Duplex 는 양방향 필요한데 개념적으로 무관할 때 중요 — 소켓, WebSocket 연결, child process stdio (부모 시각에선 각 pipe 가 Duplex).

Transform — 입력이 출력 됨

Transform stream 은 *특별한* Duplex: 안으로 쓴 바이트가 변환되고 readable 쪽에서 emit. 같은 stream 객체, 양쪽 끝, 근데 두 쪽이 연결됨. 끊임없이 쓰는 예:

zlib.createGzip() — raw 바이트 쓰고, gzipped 바이트 읽음.
zlib.createGunzip() — gzipped 바이트 쓰고, raw 바이트 읽음.
crypto.createHash('sha256') — 데이터 쓰고, 끝에 digest 읽음.
crypto.createCipheriv(...) — 평문 쓰고, 암호문 읽음.

이 다 compose 돼. file → gzip → encrypt → upload 가 stream 넷 pipe 로 묶인 거고, 입력 크기 무관하게 bounded 메모리.

커스텀 Transform 만들기

Transform 생성자가 transform(chunk, encoding, callback) 함수 받음 — 청크 처리하면 callback() 호출 (옵션으로 this.push(value) 통해 다음 출력). Flush 로직은 옵션 flush(callback).

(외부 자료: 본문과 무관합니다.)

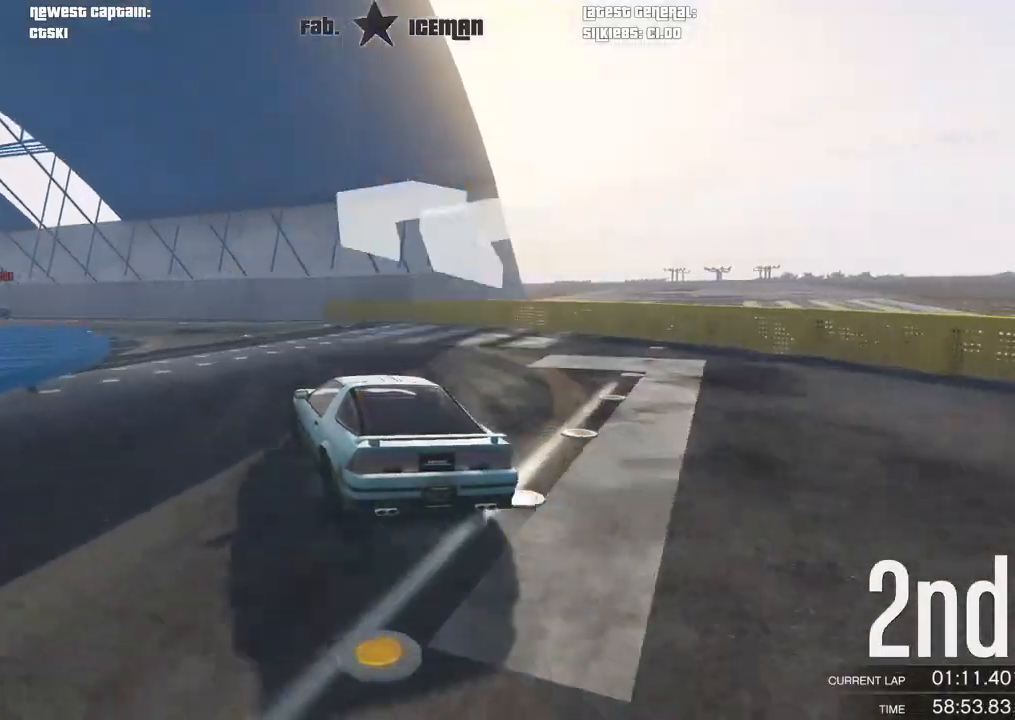
{"buttons": ["R2"], "left_stick": "down-left", "right_stick": "center", "events": [[188, "left_stick", "down-left"], [312, "left_stick", "center"], [438, "left_stick", "down-left"]]}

import { Transform } from 'node:stream';

class UppercaseUtf8 extends Transform {
  _transform(chunk, _enc, cb) {
    this.push(chunk.toString('utf-8').toUpperCase());
    cb();
  }
}

// or as a one-liner via the Transform constructor
import { Transform } from 'node:stream';
const upper = new Transform({
  transform(chunk, _enc, cb) {
    cb(null, chunk.toString('utf-8').toUpperCase());
  },
});

// Use it
process.stdin.pipe(upper).pipe(process.stdout);

패턴: 청크 읽기, 작업, 결과 push, done 신호. 그게 transform 의 90% 의 API 전부.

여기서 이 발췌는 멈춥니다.